Description of the task: Copy every row below verbatim, leaving the pictures out of your answer.

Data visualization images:
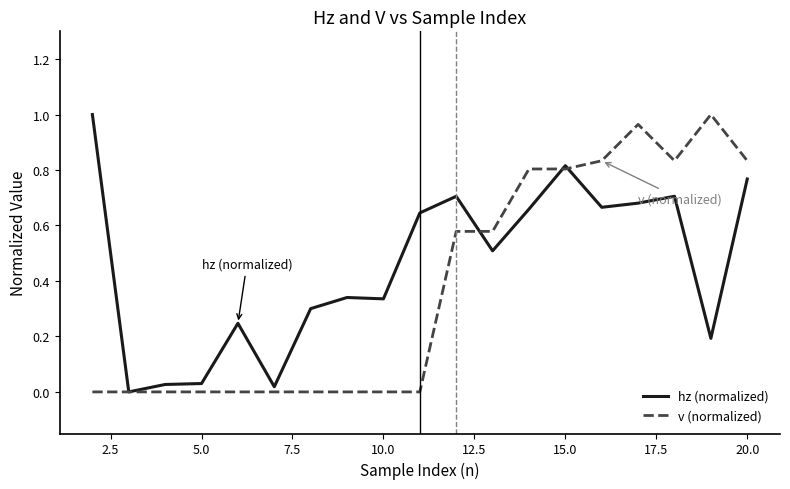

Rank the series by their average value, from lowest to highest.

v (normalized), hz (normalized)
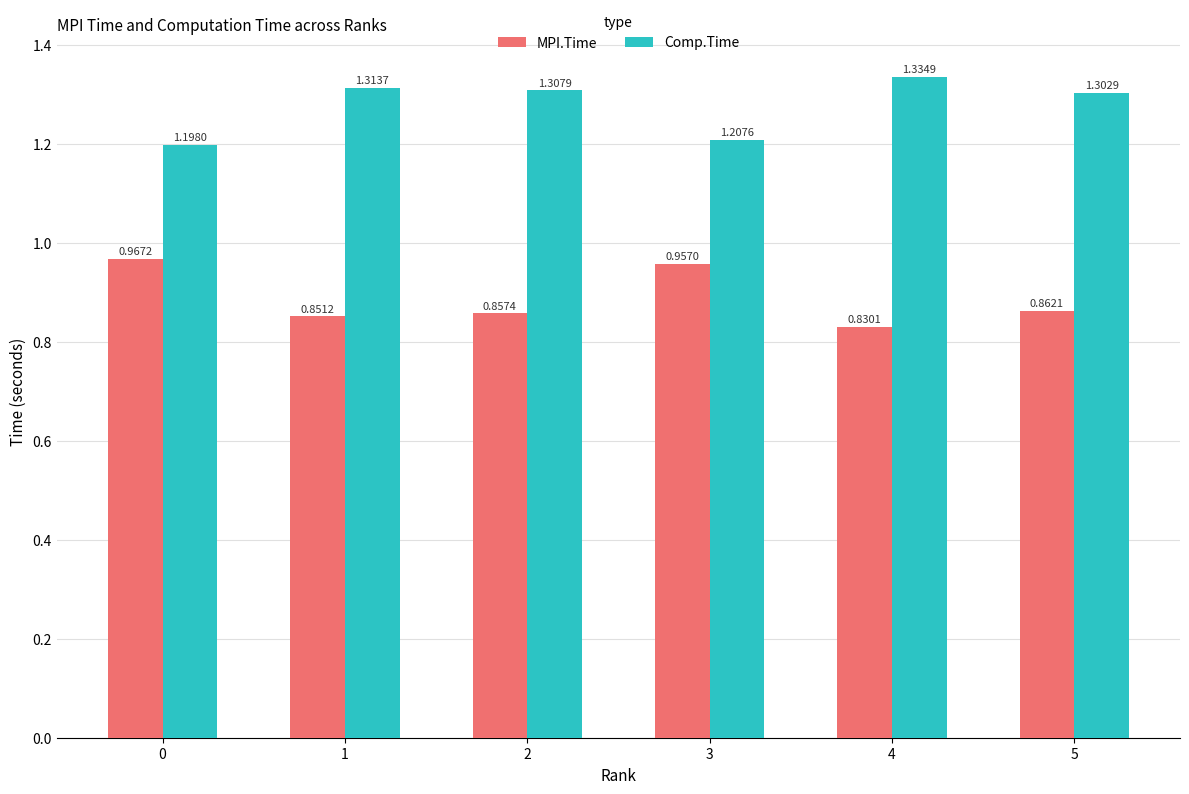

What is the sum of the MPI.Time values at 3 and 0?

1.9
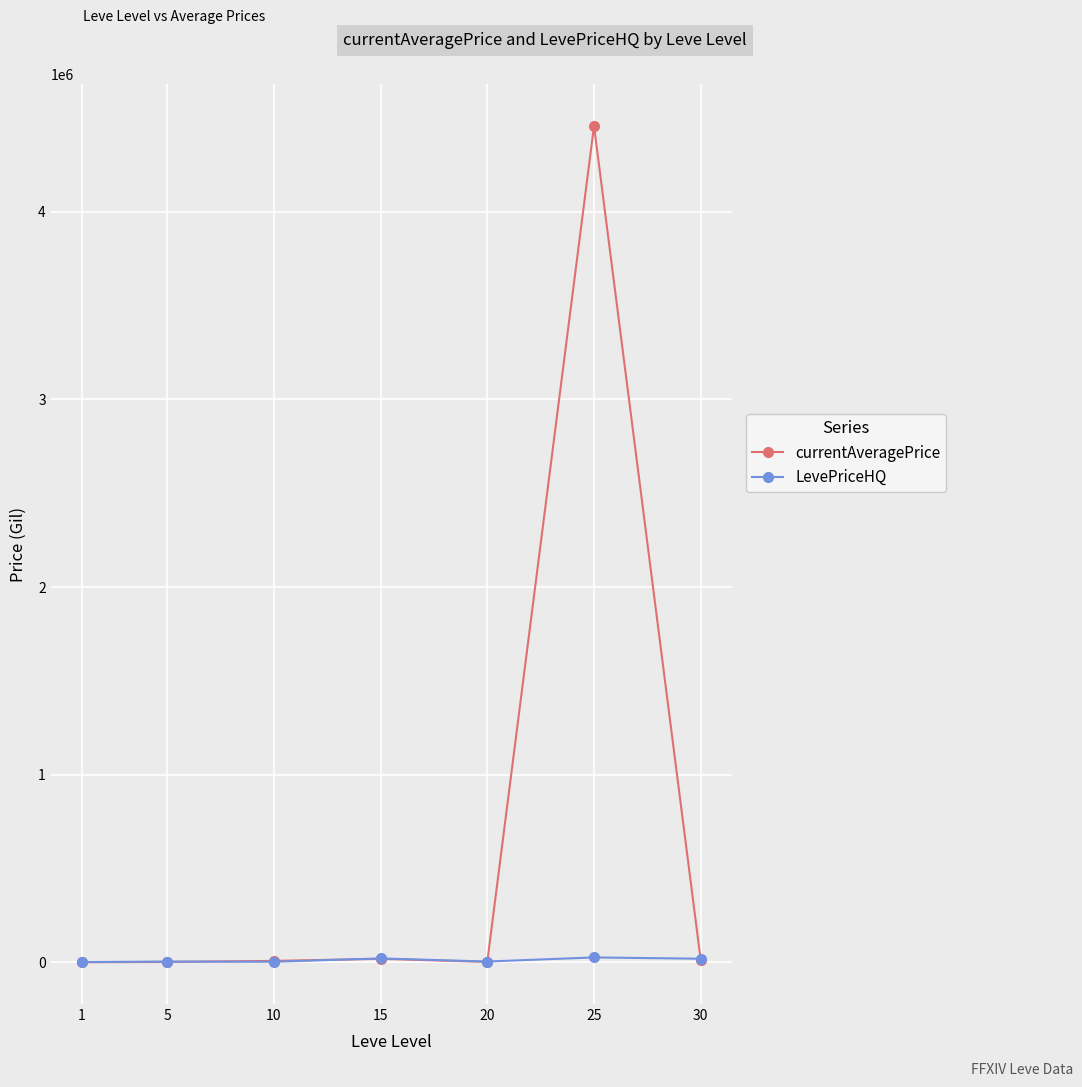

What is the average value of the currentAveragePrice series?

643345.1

Solution to this problem:
Rank the series by their average value, from lowest to highest.

v (normalized), hz (normalized)

What is the sum of the MPI.Time values at 3 and 0?

1.9

What is the average value of the currentAveragePrice series?

643345.1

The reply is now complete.